A week into life at his parents’ refugee camp, he was feeding less than the other babies in the camp. He had also turned yellow. Despite hurrying him to the hospital where they finally got medical attention, it was too late – the jaundice caused brain damage, and he was left with significant developmental delay, spasticity, seizures and learning disabilities.

“Doctor, are you going to do anything to make his brain better?” the father asked me as I rounded on his son. A stream of words hid what I truly felt, which was that no five year old anywhere in the world should have to suffer like this, and the blame falls partly on the west’s hesitation to admit refugees.

While the US has the luxury of taking two years to screen appropriate candidates – most notably from Syria in recent days, though there are refugees from many other countries in the same situation – the overwhelming numbers needing not just emergency care but also routine healthcare (like my patient) means there is a short supply of medical providers, and that preventable tragedies will continue to happen.
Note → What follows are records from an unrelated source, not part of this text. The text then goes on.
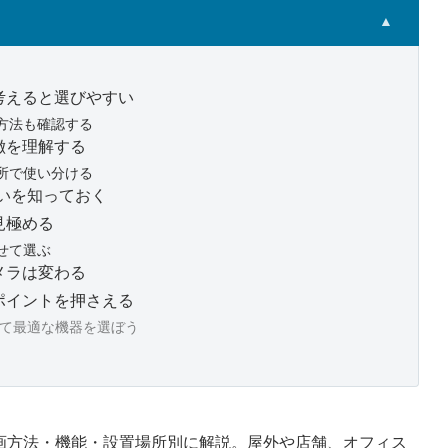
▲
考えると選びやすい
方法も確認する
徴を理解する
所で使い分ける
いを知っておく
見極める
せて選ぶ
メラは変わる
ポイントを押さえる
して最適な機器を選ぼう
状・録画方法・機能・設置場所別に解説。屋外や店舗、オフィス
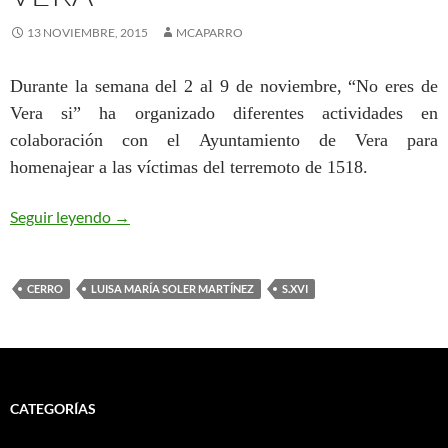
13 NOVIEMBRE, 2015
MCAPARRO
Durante la semana del 2 al 9 de noviembre, “No eres de
Vera si” ha organizado diferentes actividades en
colaboración con el Ayuntamiento de Vera para
homenajear a las víctimas del terremoto de 1518.
ACTIVIDADES DEL HOMENAJE A LAS VÍCTIMA
Seguir leyendo
→
CERRO
LUISA MARÍA SOLER MARTÍNEZ
S.XVI
CATEGORÍAS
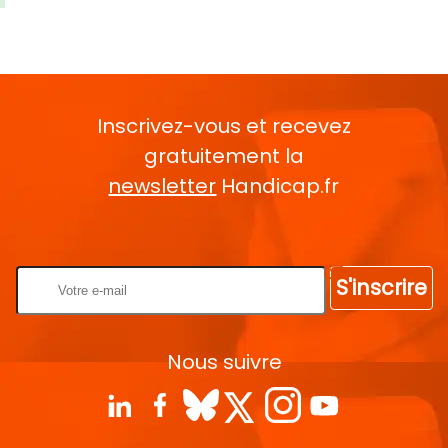
Inscrivez-vous et recevez
gratuitement la
newsletter
Handicap.fr
Rentrez votre E-mail
S'inscrire
Nous suivre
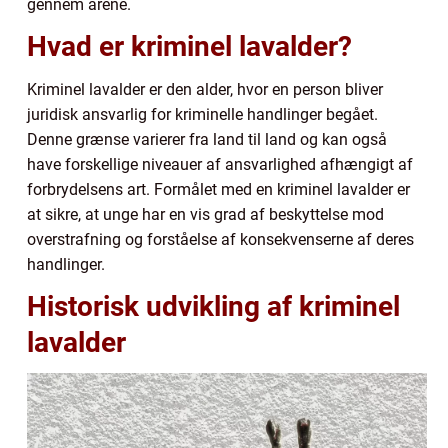
gennem årene.
Hvad er kriminel lavalder?
Kriminel lavalder er den alder, hvor en person bliver
juridisk ansvarlig for kriminelle handlinger begået.
Denne grænse varierer fra land til land og kan også
have forskellige niveauer af ansvarlighed afhængigt af
forbrydelsens art. Formålet med en kriminel lavalder er
at sikre, at unge har en vis grad af beskyttelse mod
overstrafning og forståelse af konsekvenserne af deres
handlinger.
Historisk udvikling af kriminel
lavalder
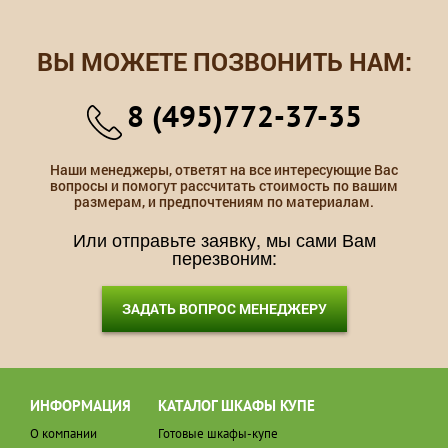
ВЫ МОЖЕТЕ ПОЗВОНИТЬ НАМ:
8 (495)772-37-35
Наши менеджеры, ответят на все интересующие Вас
вопросы и помогут рассчитать стоимость по вашим
размерам, и предпочтениям по материалам.
Или отправьте заявку, мы сами Вам
перезвоним:
ЗАДАТЬ ВОПРОС МЕНЕДЖЕРУ
ИНФОРМАЦИЯ
КАТАЛОГ ШКАФЫ КУПЕ
О компании
Готовые шкафы-купе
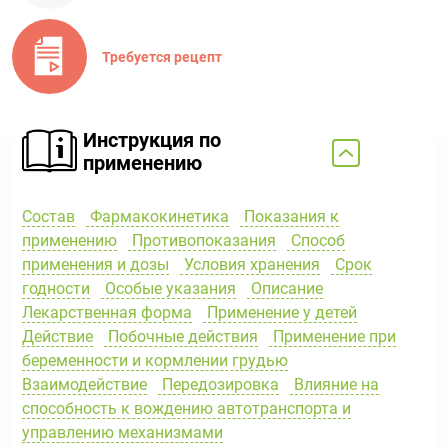
Требуется рецепт
Инструкция по
применению
Состав
Фармакокинетика
Показания к
применению
Противопоказания
Способ
применения и дозы
Условия хранения
Срок
годности
Особые указания
Описание
Лекарственная форма
Применение у детей
Действие
Побочные действия
Применение при
беременности и кормлении грудью
Взаимодействие
Передозировка
Влияние на
способность к вождению автотранспорта и
управлению механизмами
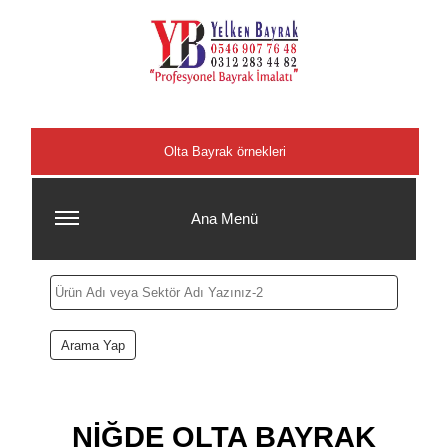
Şehirler
Olta Bayrak örnekleri
Ana Menü
NİĞDE OLTA BAYRAK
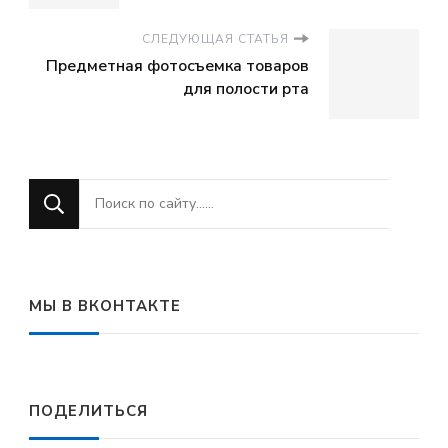
СЛЕДУЮЩАЯ СТАТЬЯ
Предметная фотосъемка товаров
для полости рта
Ищите
что-
то?
МЫ В ВКОНТАКТЕ
ПОДЕЛИТЬСЯ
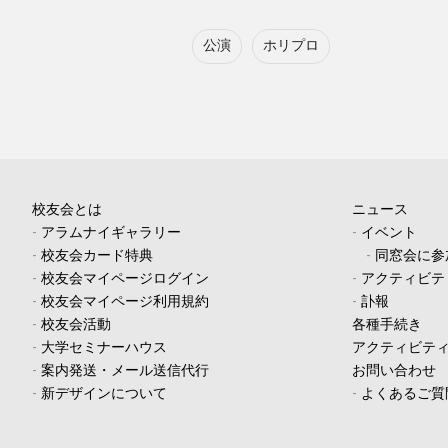
公演
ホリプロ
校友会とは
ニュース
-
アラムナイギャラリー
-
イベント
-
校友会カード特典
-
同窓会に参
-
校友会マイページログイン
-
アクティビテ
-
校友会マイページ利用規約
-
訃報
-
校友会活動
各種手続き
-
大学セミナーハウス
アクティビテ
-
案内発送・メール送信代行
お問い合わせ
-
新デザインについて
-
よくあるご質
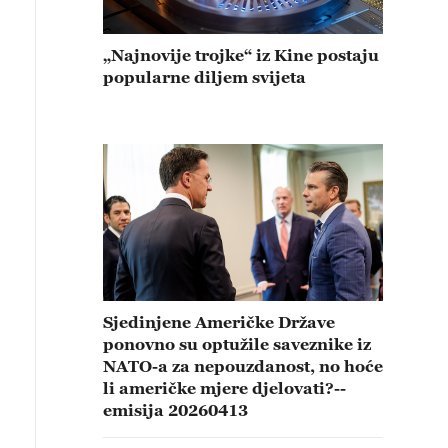
„Najnovije trojke“ iz Kine postaju
popularne diljem svijeta
Sjedinjene Američke Države
ponovno su optužile saveznike iz
NATO-a za nepouzdanost, no hoće
li američke mjere djelovati?--
emisija 20260413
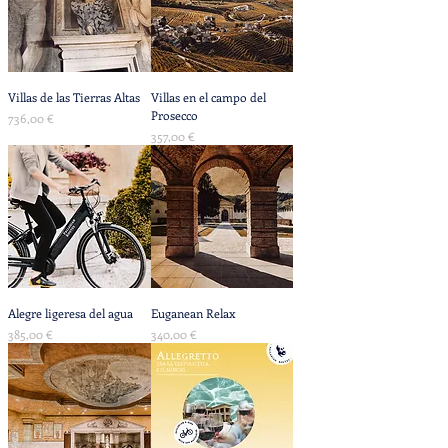
Villas de las Tierras Altas
Villas en el campo del
Prosecco
Precio
736,00 €
Precio
357,00 €
Alegre ligeresa del agua
Euganean Relax
Precio
Precio
385,00 €
340,00 €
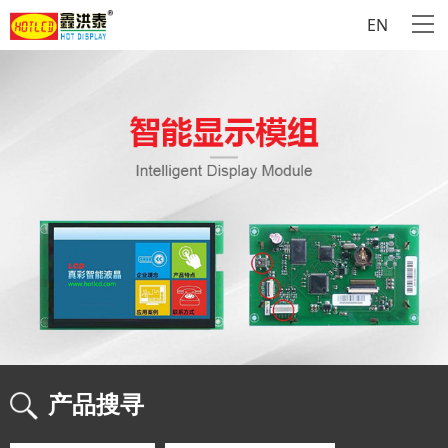
EN
产品搜寻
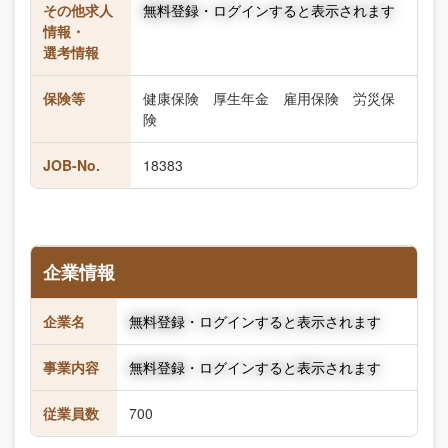
その他求人
無料登録・ログインすると表示されます
情報・
選考情報
保険等
健康保険 厚生年金 雇用保険 労災保
険
JOB-No.
18383
企業情報
企業名
無料登録・ログインすると表示されます
事業内容
無料登録・ログインすると表示されます
従業員数
700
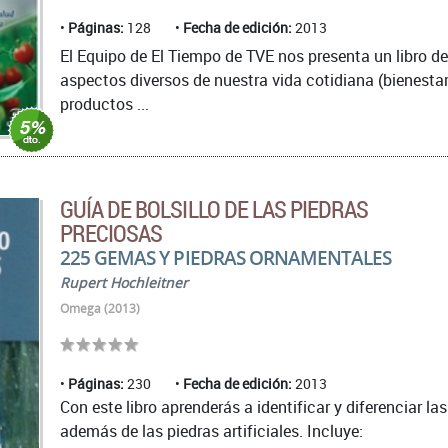
Páginas:
128
Fecha de edición:
2013
El Equipo de El Tiempo de TVE nos presenta un libro de
aspectos diversos de nuestra vida cotidiana (bienestar
productos ...
GUÍA DE BOLSILLO DE LAS PIEDRAS
PRECIOSAS
225 GEMAS Y PIEDRAS ORNAMENTALES
Rupert Hochleitner
Omega (2013)
Páginas:
230
Fecha de edición:
2013
Con este libro aprenderás a identificar y diferenciar
además de las piedras artificiales. Incluye:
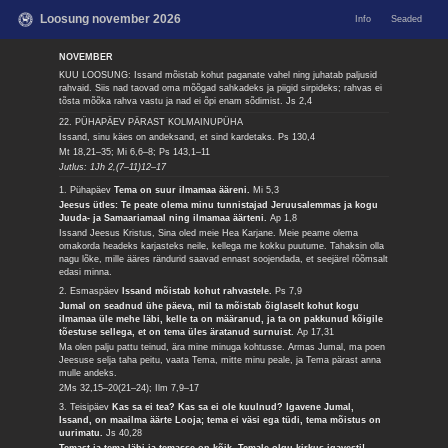
Loosung november 2026
Info
Seaded
NOVEMBER
KUU LOOSUNG: Issand mõistab kohut paganate vahel ning juhatab paljusid
rahvaid. Siis nad taovad oma mõõgad sahkadeks ja piigid sirpideks; rahvas ei
tõsta mõõka rahva vastu ja nad ei õpi enam sõdimist.
Js 2,4
22. PÜHAPÄEV PÄRAST KOLMAINUPÜHA
Issand, sinu käes on andeksand, et sind kardetaks.
Ps 130,4
Mt 18,21–35; Mi 6,6–8; Ps 143,1–11
Jutlus: 1Jh 2,(7–11)12–17
1. Pühapäev
Tema on suur ilmamaa ääreni.
Mi 5,3
Jeesus ütles: Te peate olema minu tunnistajad Jeruusalemmas ja kogu
Juuda- ja Samaariamaal ning ilmamaa äärteni.
Ap 1,8
Issand Jeesus Kristus, Sina oled meie Hea Karjane. Meie peame olema
omakorda headeks karjasteks neile, kellega me kokku puutume. Tahaksin olla
nagu lõke, mille ääres rändurid saavad ennast soojendada, et seejärel rõõmsalt
edasi minna.
2. Esmaspäev
Issand mõistab kohut rahvastele.
Ps 7,9
Jumal on seadnud ühe päeva, mil ta mõistab õiglaselt kohut kogu
ilmamaa üle mehe läbi, kelle ta on määranud, ja ta on pakkunud kõigile
tõestuse sellega, et on tema üles äratanud surnuist.
Ap 17,31
Ma olen palju pattu teinud, ära mine minuga kohtusse. Armas Jumal, ma poen
Jeesuse selja taha peitu, vaata Tema, mitte minu peale, ja Tema pärast anna
mulle andeks.
2Ms 32,15–20(21–24); Ilm 7,9–17
3. Teisipäev
Kas sa ei tea? Kas sa ei ole kuulnud? Igavene Jumal,
Issand, on maailma äärte Looja; tema ei väsi ega tüdi, tema mõistus on
uurimatu.
Js 40,28
Temast ja tema läbi ja temasse on kõik. Temale olgu kirkus igavesti!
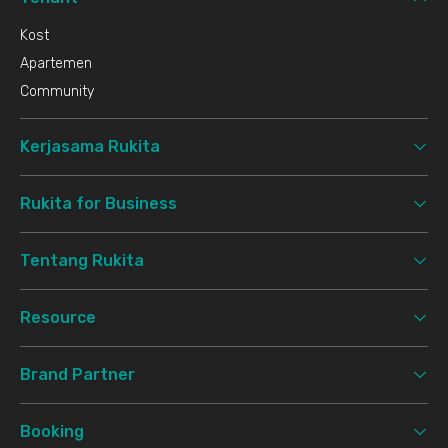
Kost
Apartemen
Community
Kerjasama Rukita
Rukita for Business
Tentang Rukita
Resource
Brand Partner
Booking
The boy was admitted to the hospital where I worked in order to establish a safe way to feed him; his history suggested he had a risk of aspiration, likely a result of the brain damage he suffered as a baby. The government social worker who had been assigned the family’s case when they arrived in the US said that the parents had started to have hope. After all, in the past two weeks they had received more attention than they had ever thought possible. Yet at age five, the boy had weakness and could not control his head position.

This brain damage, called kernicterus, rarely happens in the US – or anywhere else with the most basic medical care. Every baby born here is tested at 24 hours old and then repeatedly, if necessary, to prevent the condition. But that’s more than this family could expect living in a refugee camp.

The boy’s older brother never made it here. Days after his parents took him home, he developed a high fever. At first they tried cold compresses to bring his temperature down. When the baby stopped being able to feed they hurried him to the nearest medical facility. When they finally reached a doctor at the overburdened and short-staffed hospital, they were told the baby had meningitis. The infant died shortly thereafter, and my patient was born a year later.

As the US keeps a tight leash on the number of refugees allowed to enter, and European countries increasingly institute strict quotas and restrictions for refugees already there, we must all remain mindful of the needless damage these policies cause to children who are victims of circumstance, living without access to basic care. World leaders can talk about necessary losses and collateral damage, but there are some things that we should not accept.

We must support research, along with funding maternal and newborn programs that focus on education and health provision in refugee camps and areas of conflict. Most of all, we must not be a silent majority – we must speak up for the rights of the voiceless and dispossessed. War has serious consequences, and we as a global society are responsible for our children, wherever we live.